En 2001, Joaquim Chissano indique qu'il ne se représenterait pas une troisième fois, et c’est Armando Guebuza qui lui succède à la tête du Frelimo, remportant encore les élections de décembre 2004.
- En 2005, plusieurs exploitations agricoles louées aux agriculteurs blancs firent faillite. Ceux-ci mirent en cause la politique des gouvernements occidentaux orientés vers l'aide à la réduction de la pauvreté et non vers le développement des ressources locales et en aucun cas vers le développement à long terme de l'agriculture.

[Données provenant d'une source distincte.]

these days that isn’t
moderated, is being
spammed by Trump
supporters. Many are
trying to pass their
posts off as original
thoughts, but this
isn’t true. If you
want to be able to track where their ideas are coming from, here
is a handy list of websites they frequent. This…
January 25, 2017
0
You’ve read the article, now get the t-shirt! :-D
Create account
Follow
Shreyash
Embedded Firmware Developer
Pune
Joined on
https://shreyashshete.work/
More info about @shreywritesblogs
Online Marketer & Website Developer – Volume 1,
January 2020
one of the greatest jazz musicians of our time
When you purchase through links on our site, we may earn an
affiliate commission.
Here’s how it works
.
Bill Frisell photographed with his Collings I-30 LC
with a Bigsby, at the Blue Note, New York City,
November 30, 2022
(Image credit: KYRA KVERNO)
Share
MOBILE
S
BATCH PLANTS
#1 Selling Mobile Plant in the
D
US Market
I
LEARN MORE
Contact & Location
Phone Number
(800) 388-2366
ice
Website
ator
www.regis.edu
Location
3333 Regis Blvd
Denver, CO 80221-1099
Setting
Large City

- En 2006, le pays comptait 19 millions de Mozambicains dont 1/3 vivant dans les villes, conséquence d'une urbanisation rapide intervenue au cours de l’interminable guerre civile.
S’il demeure l’un des pays les plus pauvres du monde, où l’espérance de vie est d’à peine 41 ans, le Mozambique connaît depuis 1995 une croissance annuelle exceptionnelle qui atteint 9% en 2005.
La Banque mondiale a ainsi cité le Mozambique comme « un modèle de réussite. Une réussite en termes de croissance, et un modèle qui montre aux autres pays comment tirer le meilleur parti de l’aide internationale ».